L’esistenza personale è continuamente chiamata a rinascita, chi non rinasce muore ossia spegne il desiderio di vita che regge il cammino quotidiano. Rinuncia a questa esperienza chi si adagia nella confort zone delle sue sicurezze fatte di piaceri ed appagamenti dettati dai possessi e dal successo, dalla illusione di perfezione e di potere esercitato sugli altri.
Rinasce chi non ha nulla da perdere, ossia chi è libero interiormente, chi non rinuncia alla causa del bene per un proprio tornaconto, chi paga in prima persona sporcandosi le mani aldilà del riconoscimento altrui. Questo cammino di rigenerazione riscatta nel profondo la dignità di ciascuno e restituisce capacità di espressione e di difesa dei comuni diritti rendendo custodi della giustizia.
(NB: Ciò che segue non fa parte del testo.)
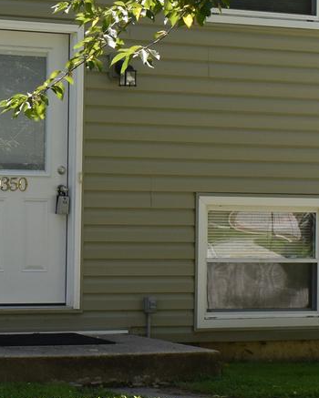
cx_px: -91
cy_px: 114
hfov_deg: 10.4
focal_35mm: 145
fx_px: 1710
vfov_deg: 13.3
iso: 200
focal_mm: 22
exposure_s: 1/250
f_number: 8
Oggi si parla parecchio di rigenerazione urbana a partire dalla riqualificazione dei luoghi abitati ma ciò sarà vero solo se la qualità della vita di quanti vi abitano ritroverà diritto di cittadinanza e di partecipazione attiva al pensiero e alla vita politica delle città. Diversamente la società continuerà a produrre processi mortiferi rubando la felicità alla popolazione ormai assoggettata da modelli di consumo che, solo apparentemente, garantirebbero libertà e giustizia comunitaria. Il sistema così organizzato, piuttosto, schiavizza gli individui attraverso il lavoro frenetico e la discriminazione che produce sempre maggiore scarto e marginalizzazione sociale.
La stessa denuncia arriva dal Vangelo di Marco (1, 1 – 8) che meditiamo in questa domenica. Si tratta dell’annuncio di una rinnovata giustizia e libertà promessa al popolo malgrado l’idolatria che l’ha riportato alla schiavitù.
Un nuovo principio (una creazione nuova) dato dall’uomo Gesù il quale, attraverso la sua storia, rivela il perdono di Dio. Non una dottrina da applicare per ottenere il perdono ma il cammino di un uomo che pagando in prima persona mostra cosa significhi fidarsi del Padre senza indietreggiare di fronte alle minacce.
Per prepararsi all’incontro con lui è necessario uscire, un esodo che, questa volta, va da Gerusalemme al deserto. Il popolo d’Israele vive nella terra promessa da schiavo, ha perduto la dignità scaturita dall’amicizia con Dio perché ha iniziato a coltivare parecchie idolatrie che gli impediscono di ascoltare, dunque l’unica strada per tornare in sé è il deserto.
La tradizione biblica trova nel deserto il luogo di transito in cui è essenziale mantenere la direzione verso la meta. Un viaggio necessario, allora, ma accompagnato dal silenzio che permette di rimanere aperti alla visita e al contempo concentrati su ciò che conta.
Lo sguardo, infatti, secondo la nostra cultura potrebbe distrarre su attrattive consumistiche o legare a pregiudizi difensivi, invece l’ascolto che scaturisce dal silenzio dispone ad accogliere l’inedito e ad abbandonare la postura da predatori.
Per entrare nel deserto bisogna abbandonare la postura del “giusto” che Gesù puntualmente denuncerà. Perdere le certezze di prima è il passo necessario per l’immersione annunciata dal Battista e cioè ammettere il proprio peccato e desiderare venirne fuori. Giovanni invita a questa possibilità di riscatto e rinascita ma quello che mette in atto è solo un percorso di preparazione perché l’incontro che deve avvenire, per una definitiva liberazione, è con Gesù il quale immergerà pienamente nella vita divina lo segue.
Guardare all’uomo Gesù diventa, dunque, scoprire come umanamente ci si può aprire al Padre che è nei cieli, seguirlo nella storia permette di orientarsi nella via della giustizia. Ascoltare la sua parola è la via tracciata per lasciarsi rigenerare secondo l’orizzonte del dono, della gratuità, dell’amore.
Senza questa nuova postura esistenziale non potrà esserci pace sulla terra e i popoli continueranno a urlare parole di morte per vantare la propria giustizia.